Dave Loecke | Herbicide Product Manager,
PBI-Gordon Corp.

Healthy turf is your best defense against weeds, and selecting the right product for the job is critical. It’s important to know and understand your target weeds, and equally important to understand the herbicide technology and application timing for optimum results. Different weeds are better controlled at different times of year and growth stages. You need to understand both the weed you’re fighting and the tools you have to fight it.

Michael Prudhomme| Consultant/Specialty
Business, SipcamAdvan

Timing! Other aspects are important, but if you miss the timing, you’re not going to achieve the objective, nor will you get a good return on your investment. Failing to achieve the original objective usually leads to additional unplanned applications and costs, and with some weeds you don’t get a second chance. With pre-emergent herbicides it’s critical to apply and get activation from moisture prior to weed germination. It’s also important not to apply too far ahead of germination so that the residual control plays out prematurely. With postemergent herbicides, application timing for the correct weed size is absolutely critical for control. Herbicide labels are good about defining maximum weed size controlled, as well as the duration and application timing for pre-emergent products. Pay attention to herbicide rate ranges, which can provide additional flexibility for your timing.

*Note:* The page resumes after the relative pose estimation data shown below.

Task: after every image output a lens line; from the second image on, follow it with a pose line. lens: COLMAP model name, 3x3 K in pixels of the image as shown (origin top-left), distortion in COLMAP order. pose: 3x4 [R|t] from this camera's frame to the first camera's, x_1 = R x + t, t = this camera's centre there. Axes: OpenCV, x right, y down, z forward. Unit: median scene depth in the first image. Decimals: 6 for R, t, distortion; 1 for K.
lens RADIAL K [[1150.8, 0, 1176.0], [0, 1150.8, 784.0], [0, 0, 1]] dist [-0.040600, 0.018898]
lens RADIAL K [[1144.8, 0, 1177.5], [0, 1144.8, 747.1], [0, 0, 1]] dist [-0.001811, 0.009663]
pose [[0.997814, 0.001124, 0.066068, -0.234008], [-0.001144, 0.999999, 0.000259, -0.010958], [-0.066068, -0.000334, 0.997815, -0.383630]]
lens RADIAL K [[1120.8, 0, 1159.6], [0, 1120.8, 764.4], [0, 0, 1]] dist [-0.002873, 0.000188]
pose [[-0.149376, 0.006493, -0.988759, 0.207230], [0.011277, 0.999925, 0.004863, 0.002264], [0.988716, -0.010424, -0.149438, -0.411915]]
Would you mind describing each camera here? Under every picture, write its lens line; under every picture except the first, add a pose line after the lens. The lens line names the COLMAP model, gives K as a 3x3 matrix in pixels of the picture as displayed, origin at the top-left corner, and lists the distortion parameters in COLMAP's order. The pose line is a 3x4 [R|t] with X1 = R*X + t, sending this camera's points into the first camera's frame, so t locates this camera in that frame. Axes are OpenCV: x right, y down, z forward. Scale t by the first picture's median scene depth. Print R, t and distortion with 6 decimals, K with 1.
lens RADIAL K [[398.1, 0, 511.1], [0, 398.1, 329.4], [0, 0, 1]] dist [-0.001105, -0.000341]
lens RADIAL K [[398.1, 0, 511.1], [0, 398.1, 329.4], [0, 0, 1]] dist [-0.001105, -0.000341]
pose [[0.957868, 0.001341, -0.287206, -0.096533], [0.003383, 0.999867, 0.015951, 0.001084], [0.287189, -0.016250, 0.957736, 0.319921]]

Kyle Miller | Senior Market Development
Specialist, BASF

I have two recommendations you should keep in mind when forming a weed control program. Know what weed control solutions are available and schedule herbicide applications. In the last five years, several new herbicides have been introduced into the market. It’s critical for you to stay abreast on the latest technologies to understand what’s available for which weeds. Secondly, don’t wait until you have a weed problem to figure out what needs to be done. Make sure to schedule your herbicide applications in advance. Knowing what weeds have occurred in the past allows you to apply preventive applications versus curative applications.

Laurence Mudge | Manager,
Green Solutions Team, Bayer

Proper weed identification is critical in forming a weed control program. Modern turf herbicides aren’t necessarily broad-spectrum and may not control the problematic weeds on your course. Weeds aren’t susceptible to all herbicides. Many herbicides are effective on grassy weeds, but may not be that effective on broadleaf weeds, and the reverse is also true. In addition, annual weeds tend to be easier to control than perennial weeds, and this impacts what the weed control should be. We recommend a broad-spectrum, pre- and postemergent herbicide program for optimal control of problem weeds.

Dean Mosdell | Western Field Technical Manager, Syngenta

Correct identification of weeds is essential for effective weed control. Are you trying to control annuals or perennials? What is their life cycle? You also need to assess why you have weeds. Oftentimes, environmental imbalances can prevent a dense turf canopy, which is the best defense against weeds. Several factors can cause thinning turf, such as poor drainage, fertilization levels, mowing height, soil compaction or shade. To control weeds, an agronomic program with appropriate cultural practices and strategic herbicide selection will help you create healthy turf without overreliance on herbicides, which can lead to resistance.